TEXTAUSZUG:
Mit Bescheid und Widerspruchsbescheid vom 05.06.1998/27.01.2000 lehnte das beklagte Land den Antrag der Klägerin vom 02.06.1998 auf Gewährung von Erziehungsgeld für das erste Lebensjahr von K ab, weil diese weder ihren Wohnsitz noch ihren gewöhnlichen Aufenthalt in der Bundesrepublik Deutschland gehabt habe. Auch die Voraussetzungen des § 1 Abs. 4 Bundeserziehungsgeldgesetz (BErzGG) seien nicht erfüllt, weil sie in der Bundesrepublik Deutschland nicht in einem Arbeitsverhältnis von mindestens 15 Stunden gestanden habe. Schließlich sei auch nach der VO (EWG) Nr. 1408/71 ein Anspruch nicht gegeben, da die Klägerin, weil sie in Deutschland nur geringfügig beschäftigt war, keine Arbeitnehmerin im Sinne dieser Verordnung sei.

Mit der zum Sozialgericht (SG) Münster erhobenen Klage hat die Klägerin insbesondere vorgetragen, § 1 Abs. 4 BErzGG diskriminiere Frauen, weil diese häufig geringfügig beschäftigt seien. Dies widerspreche auch dem Gleichbehandlungsgrundsatz.

Das SG hat mit Urteil vom 06.05.2002 die Klage abgewiesen: § 1 Abs. 4 Nr. 1 BErzGG verstoße nicht gegen das Grundgesetz (GG), weil die Ungleichbehandlung geringfügig Beschäftigter sachlich vertretbar sei. Das Erfordernis einer Mindestarbeitszeit von 15 Stunden wöchentlich diene dazu, eine hinreichend enge Verbindung mit Deutschland zu gewährleisten, wenn diese nicht über den Wohnort gegeben sei. Darüber hinaus solle verhindert werden, dass jede noch so geringfügige Arbeit zum Anspruch auf volles Erziehungsgeld führe. Eine gegebenenfalls vorliegende indirekte Ungleichbehandung von Frauen sei zulässig, weil sie durch objektive Gründe gerechtfertigt sei und nichts mit einer Diskriminierung wegen des Geschlechts zu tun habe.

Ein Erziehungsgeldanspruch der Klägerin folge auch nicht aus gemeinschaftsrechtlichen Vorschriften.

BEREITGESTELLTE AUFLISTUNG:
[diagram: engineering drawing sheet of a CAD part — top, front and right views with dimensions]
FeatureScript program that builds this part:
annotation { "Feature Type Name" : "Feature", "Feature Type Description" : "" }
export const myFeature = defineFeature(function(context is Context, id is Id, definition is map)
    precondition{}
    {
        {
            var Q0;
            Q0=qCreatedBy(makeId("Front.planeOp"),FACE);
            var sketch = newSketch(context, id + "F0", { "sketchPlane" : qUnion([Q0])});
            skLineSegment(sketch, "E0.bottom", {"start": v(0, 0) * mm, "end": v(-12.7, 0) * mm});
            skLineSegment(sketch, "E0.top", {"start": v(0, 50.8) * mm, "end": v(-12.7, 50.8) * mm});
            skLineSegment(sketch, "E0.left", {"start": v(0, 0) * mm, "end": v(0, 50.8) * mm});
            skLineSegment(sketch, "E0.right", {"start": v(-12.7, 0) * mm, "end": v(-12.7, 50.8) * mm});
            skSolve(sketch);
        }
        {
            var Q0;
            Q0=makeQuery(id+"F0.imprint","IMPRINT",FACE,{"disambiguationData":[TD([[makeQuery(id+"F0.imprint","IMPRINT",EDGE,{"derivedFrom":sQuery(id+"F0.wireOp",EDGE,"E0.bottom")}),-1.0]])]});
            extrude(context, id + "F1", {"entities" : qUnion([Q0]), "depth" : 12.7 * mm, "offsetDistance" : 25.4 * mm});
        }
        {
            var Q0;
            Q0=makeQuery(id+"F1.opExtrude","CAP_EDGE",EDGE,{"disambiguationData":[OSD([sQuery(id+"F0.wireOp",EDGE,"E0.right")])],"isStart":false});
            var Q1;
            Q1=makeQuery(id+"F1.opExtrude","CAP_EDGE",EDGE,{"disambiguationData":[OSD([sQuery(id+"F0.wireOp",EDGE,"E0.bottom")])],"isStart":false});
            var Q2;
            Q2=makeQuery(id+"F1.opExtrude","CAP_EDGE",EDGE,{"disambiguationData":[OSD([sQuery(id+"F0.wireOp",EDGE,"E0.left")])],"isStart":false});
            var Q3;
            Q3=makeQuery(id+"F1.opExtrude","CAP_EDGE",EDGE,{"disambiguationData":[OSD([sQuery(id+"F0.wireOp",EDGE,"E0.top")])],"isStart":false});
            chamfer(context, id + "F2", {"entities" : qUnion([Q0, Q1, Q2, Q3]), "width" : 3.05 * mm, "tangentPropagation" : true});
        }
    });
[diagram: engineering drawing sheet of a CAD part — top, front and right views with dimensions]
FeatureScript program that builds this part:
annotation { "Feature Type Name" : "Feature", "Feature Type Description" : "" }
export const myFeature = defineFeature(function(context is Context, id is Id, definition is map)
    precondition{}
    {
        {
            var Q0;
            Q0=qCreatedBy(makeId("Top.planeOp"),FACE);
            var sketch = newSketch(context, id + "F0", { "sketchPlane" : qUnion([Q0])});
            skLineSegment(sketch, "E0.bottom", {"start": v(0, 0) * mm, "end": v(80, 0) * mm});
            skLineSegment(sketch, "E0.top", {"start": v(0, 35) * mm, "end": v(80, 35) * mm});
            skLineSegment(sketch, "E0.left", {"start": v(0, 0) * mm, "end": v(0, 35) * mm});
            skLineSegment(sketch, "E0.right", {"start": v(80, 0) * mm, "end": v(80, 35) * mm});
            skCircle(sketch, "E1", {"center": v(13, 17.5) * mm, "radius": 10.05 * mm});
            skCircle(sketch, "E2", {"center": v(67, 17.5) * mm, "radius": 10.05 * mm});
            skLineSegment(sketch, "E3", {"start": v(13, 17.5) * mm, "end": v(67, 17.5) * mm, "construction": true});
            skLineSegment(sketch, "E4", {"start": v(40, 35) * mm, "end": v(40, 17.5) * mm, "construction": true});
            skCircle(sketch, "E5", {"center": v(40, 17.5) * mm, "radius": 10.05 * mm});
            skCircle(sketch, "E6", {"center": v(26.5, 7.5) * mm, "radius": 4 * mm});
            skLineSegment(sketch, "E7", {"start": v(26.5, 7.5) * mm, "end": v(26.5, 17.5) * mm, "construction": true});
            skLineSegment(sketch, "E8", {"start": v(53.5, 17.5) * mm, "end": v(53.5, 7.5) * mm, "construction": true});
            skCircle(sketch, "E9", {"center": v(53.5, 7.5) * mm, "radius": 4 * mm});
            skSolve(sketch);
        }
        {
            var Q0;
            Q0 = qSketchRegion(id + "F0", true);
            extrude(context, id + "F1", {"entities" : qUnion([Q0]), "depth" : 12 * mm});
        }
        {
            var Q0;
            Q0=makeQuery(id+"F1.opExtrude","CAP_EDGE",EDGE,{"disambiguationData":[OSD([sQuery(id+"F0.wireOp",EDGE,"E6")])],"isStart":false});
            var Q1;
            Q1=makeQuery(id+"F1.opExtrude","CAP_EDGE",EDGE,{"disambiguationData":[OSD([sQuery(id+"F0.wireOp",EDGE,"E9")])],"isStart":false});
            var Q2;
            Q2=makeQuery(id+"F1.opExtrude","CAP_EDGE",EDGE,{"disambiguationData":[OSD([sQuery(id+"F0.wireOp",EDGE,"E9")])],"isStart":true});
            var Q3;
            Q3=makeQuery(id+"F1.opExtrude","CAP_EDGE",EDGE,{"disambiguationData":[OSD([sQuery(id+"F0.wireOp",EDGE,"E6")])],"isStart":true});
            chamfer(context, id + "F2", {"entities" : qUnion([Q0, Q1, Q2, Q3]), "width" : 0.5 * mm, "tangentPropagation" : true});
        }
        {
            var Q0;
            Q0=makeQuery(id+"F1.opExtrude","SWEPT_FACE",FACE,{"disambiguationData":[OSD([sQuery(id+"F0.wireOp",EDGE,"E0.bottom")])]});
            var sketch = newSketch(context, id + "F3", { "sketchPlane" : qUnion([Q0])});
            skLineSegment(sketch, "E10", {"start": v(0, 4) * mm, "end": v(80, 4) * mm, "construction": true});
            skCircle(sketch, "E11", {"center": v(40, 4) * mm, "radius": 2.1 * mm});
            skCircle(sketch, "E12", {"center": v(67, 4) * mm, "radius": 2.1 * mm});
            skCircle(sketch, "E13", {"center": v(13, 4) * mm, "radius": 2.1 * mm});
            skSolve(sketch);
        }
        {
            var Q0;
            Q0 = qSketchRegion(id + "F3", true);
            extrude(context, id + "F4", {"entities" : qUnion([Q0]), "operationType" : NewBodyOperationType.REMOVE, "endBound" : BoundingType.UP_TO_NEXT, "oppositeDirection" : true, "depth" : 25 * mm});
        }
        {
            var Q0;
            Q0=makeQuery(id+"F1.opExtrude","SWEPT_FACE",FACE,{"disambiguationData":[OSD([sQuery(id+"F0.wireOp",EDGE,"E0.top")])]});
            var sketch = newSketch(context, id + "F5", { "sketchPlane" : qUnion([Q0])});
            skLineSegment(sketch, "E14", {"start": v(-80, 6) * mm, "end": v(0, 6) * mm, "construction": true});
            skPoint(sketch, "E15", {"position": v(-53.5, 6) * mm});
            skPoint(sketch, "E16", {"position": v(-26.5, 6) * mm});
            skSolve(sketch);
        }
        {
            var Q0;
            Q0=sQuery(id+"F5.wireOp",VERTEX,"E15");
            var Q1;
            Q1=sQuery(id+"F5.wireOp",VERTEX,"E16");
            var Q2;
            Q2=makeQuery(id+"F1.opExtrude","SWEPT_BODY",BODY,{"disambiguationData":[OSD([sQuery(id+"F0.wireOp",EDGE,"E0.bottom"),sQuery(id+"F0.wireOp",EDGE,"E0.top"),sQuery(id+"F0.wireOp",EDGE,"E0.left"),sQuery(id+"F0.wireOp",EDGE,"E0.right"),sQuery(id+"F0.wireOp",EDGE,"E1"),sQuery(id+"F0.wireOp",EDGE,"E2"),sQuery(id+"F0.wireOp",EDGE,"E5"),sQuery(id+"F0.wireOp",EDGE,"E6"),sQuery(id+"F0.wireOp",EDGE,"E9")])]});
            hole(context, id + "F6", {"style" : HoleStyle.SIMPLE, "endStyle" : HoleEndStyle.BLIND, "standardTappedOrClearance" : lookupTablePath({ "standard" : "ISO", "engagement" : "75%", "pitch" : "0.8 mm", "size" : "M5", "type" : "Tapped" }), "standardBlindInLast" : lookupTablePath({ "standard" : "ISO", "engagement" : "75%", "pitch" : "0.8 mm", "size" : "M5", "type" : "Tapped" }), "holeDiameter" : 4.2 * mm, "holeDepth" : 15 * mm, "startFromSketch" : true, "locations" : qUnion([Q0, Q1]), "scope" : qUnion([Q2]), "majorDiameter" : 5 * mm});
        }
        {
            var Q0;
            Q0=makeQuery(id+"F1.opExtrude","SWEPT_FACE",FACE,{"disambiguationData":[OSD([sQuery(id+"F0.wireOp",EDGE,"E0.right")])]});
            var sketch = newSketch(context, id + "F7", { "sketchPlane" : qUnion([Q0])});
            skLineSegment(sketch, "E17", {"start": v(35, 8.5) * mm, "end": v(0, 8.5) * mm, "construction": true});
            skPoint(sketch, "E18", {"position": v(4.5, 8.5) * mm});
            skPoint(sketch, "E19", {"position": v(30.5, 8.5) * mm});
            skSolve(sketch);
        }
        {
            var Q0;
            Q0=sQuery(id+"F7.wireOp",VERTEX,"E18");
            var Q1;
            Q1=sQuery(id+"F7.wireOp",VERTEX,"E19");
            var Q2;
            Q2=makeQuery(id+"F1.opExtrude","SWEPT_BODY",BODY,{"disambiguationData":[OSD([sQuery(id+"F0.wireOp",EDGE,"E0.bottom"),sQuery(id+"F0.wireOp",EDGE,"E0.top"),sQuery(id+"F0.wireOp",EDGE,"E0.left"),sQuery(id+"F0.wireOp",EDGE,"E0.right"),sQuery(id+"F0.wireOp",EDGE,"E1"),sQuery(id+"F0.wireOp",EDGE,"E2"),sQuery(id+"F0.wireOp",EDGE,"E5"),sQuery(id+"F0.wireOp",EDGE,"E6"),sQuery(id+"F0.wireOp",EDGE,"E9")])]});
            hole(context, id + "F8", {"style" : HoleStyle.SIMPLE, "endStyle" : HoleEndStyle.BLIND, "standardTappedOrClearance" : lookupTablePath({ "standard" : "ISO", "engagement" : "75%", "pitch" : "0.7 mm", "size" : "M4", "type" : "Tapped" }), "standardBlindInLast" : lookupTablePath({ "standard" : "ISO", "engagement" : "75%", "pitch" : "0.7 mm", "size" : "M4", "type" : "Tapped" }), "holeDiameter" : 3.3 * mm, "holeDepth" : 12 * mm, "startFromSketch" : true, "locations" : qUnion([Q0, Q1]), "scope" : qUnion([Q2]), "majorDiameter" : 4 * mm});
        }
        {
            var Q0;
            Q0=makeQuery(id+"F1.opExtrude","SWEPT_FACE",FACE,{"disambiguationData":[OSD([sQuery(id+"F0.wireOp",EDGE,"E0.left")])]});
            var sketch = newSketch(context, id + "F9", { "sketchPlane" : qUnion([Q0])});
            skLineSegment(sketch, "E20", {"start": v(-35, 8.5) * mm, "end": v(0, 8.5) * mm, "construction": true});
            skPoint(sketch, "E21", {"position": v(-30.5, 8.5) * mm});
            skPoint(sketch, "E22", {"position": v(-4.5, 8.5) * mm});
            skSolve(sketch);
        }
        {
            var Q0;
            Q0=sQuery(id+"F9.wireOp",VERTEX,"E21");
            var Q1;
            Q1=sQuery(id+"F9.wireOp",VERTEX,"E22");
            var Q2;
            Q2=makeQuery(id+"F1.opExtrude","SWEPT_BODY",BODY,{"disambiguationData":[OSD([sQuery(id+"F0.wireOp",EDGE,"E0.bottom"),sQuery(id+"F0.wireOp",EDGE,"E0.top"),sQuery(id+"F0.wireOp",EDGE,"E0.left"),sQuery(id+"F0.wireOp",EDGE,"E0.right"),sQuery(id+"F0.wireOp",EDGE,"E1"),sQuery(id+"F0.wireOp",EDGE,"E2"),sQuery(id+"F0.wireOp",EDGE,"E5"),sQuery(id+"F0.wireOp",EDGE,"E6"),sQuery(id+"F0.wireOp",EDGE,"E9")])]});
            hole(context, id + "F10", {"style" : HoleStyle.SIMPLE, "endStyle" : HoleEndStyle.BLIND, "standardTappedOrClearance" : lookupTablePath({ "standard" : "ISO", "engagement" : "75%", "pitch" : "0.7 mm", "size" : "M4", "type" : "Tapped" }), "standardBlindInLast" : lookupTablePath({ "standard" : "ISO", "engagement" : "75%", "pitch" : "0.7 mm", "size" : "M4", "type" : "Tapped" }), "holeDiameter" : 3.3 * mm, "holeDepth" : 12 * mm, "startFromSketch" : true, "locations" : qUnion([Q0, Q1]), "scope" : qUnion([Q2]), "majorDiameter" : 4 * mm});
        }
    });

IHRE AUFGABE: Welchem Zweck dient laut dem Textauszug nach Auffassung des SG das Erfordernis einer Mindestarbeitszeit von 15 Stunden wöchentlich? Erläutern Sie dies in ein bis drei Sätzen. Die Auflistung steht in keinem Zusammenhang mit dem Textauszug.

DIE ANTWORT: Nach Auffassung des SG soll die Mindestarbeitszeit eine hinreichend enge Verbindung mit Deutschland gewährleisten, wenn diese nicht über den Wohnort gegeben ist. Außerdem soll sie verhindern, dass jede noch so geringfügige Arbeit zum Anspruch auf volles Erziehungsgeld führt.